[ZIEL DER ÜBUNG]: Überführen Sie sämtliche Zeilen der folgenden Einträge in eine nummerierte Liste und lassen Sie Leerzeilen dabei weg.
◆ ◆ ◆ ◆
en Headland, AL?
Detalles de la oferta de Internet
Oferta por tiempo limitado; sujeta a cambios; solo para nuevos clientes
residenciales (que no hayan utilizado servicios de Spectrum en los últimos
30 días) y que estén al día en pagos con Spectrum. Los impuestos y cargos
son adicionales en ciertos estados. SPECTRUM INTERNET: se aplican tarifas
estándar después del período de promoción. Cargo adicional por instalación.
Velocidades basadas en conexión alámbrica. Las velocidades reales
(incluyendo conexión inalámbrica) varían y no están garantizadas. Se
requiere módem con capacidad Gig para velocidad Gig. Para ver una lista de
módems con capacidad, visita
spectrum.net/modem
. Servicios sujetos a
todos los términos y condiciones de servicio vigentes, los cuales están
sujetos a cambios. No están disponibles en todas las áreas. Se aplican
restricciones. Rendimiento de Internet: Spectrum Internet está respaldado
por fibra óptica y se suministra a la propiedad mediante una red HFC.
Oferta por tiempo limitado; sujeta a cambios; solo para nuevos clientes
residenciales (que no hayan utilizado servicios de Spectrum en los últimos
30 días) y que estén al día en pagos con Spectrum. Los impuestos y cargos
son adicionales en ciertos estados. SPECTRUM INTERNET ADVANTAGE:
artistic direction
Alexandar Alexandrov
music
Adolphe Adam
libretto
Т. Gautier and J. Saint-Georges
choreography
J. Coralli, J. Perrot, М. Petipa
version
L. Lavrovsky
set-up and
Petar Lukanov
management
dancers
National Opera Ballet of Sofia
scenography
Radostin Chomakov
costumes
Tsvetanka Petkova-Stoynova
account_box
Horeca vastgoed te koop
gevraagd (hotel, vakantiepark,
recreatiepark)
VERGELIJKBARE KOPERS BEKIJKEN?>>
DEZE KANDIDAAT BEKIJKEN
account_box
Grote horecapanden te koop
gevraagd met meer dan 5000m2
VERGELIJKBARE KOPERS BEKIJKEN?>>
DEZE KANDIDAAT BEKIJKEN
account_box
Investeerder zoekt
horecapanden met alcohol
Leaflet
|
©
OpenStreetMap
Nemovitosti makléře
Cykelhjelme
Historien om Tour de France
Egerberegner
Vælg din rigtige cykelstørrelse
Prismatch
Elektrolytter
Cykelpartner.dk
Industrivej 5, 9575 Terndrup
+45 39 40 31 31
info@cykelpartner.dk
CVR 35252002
◆ ◆ ◆ ◆
[ANTWORT ZUR AUFGABE]:
1. en Headland, AL?
2. Detalles de la oferta de Internet
3. Oferta por tiempo limitado; sujeta a cambios; solo para nuevos clientes
4. residenciales (que no hayan utilizado servicios de Spectrum en los últimos
5. 30 días) y que estén al día en pagos con Spectrum. Los impuestos y cargos
6. son adicionales en ciertos estados. SPECTRUM INTERNET: se aplican tarifas
7. estándar después del período de promoción. Cargo adicional por instalación.
8. Velocidades basadas en conexión alámbrica. Las velocidades reales
9. (incluyendo conexión inalámbrica) varían y no están garantizadas. Se
10. requiere módem con capacidad Gig para velocidad Gig. Para ver una lista de
11. módems con capacidad, visita
12. spectrum.net/modem
13. . Servicios sujetos a
14. todos los términos y condiciones de servicio vigentes, los cuales están
15. sujetos a cambios. No están disponibles en todas las áreas. Se aplican
16. restricciones. Rendimiento de Internet: Spectrum Internet está respaldado
17. por fibra óptica y se suministra a la propiedad mediante una red HFC.
18. Oferta por tiempo limitado; sujeta a cambios; solo para nuevos clientes
19. residenciales (que no hayan utilizado servicios de Spectrum en los últimos
20. 30 días) y que estén al día en pagos con Spectrum. Los impuestos y cargos
21. son adicionales en ciertos estados. SPECTRUM INTERNET ADVANTAGE:
22. artistic direction
23. Alexandar Alexandrov
24. music
25. Adolphe Adam
26. libretto
27. Т. Gautier and J. Saint-Georges
28. choreography
29. J. Coralli, J. Perrot, М. Petipa
30. version
31. L. Lavrovsky
32. set-up and
33. Petar Lukanov
34. management
35. dancers
36. National Opera Ballet of Sofia
37. scenography
38. Radostin Chomakov
39. costumes
40. Tsvetanka Petkova-Stoynova
41. account_box
42. Horeca vastgoed te koop
43. gevraagd (hotel, vakantiepark,
44. recreatiepark)
45. VERGELIJKBARE KOPERS BEKIJKEN?>>
46. DEZE KANDIDAAT BEKIJKEN
47. account_box
48. Grote horecapanden te koop
49. gevraagd met meer dan 5000m2
50. VERGELIJKBARE KOPERS BEKIJKEN?>>
51. DEZE KANDIDAAT BEKIJKEN
52. account_box
53. Investeerder zoekt
54. horecapanden met alcohol
55. Leaflet
56. |
57. ©
58. OpenStreetMap
59. Nemovitosti makléře
60. Cykelhjelme
61. Historien om Tour de France
62. Egerberegner
63. Vælg din rigtige cykelstørrelse
64. Prismatch
65. Elektrolytter
66. Cykelpartner.dk
67. Industrivej 5, 9575 Terndrup
68. +45 39 40 31 31
69. info@cykelpartner.dk
70. CVR 35252002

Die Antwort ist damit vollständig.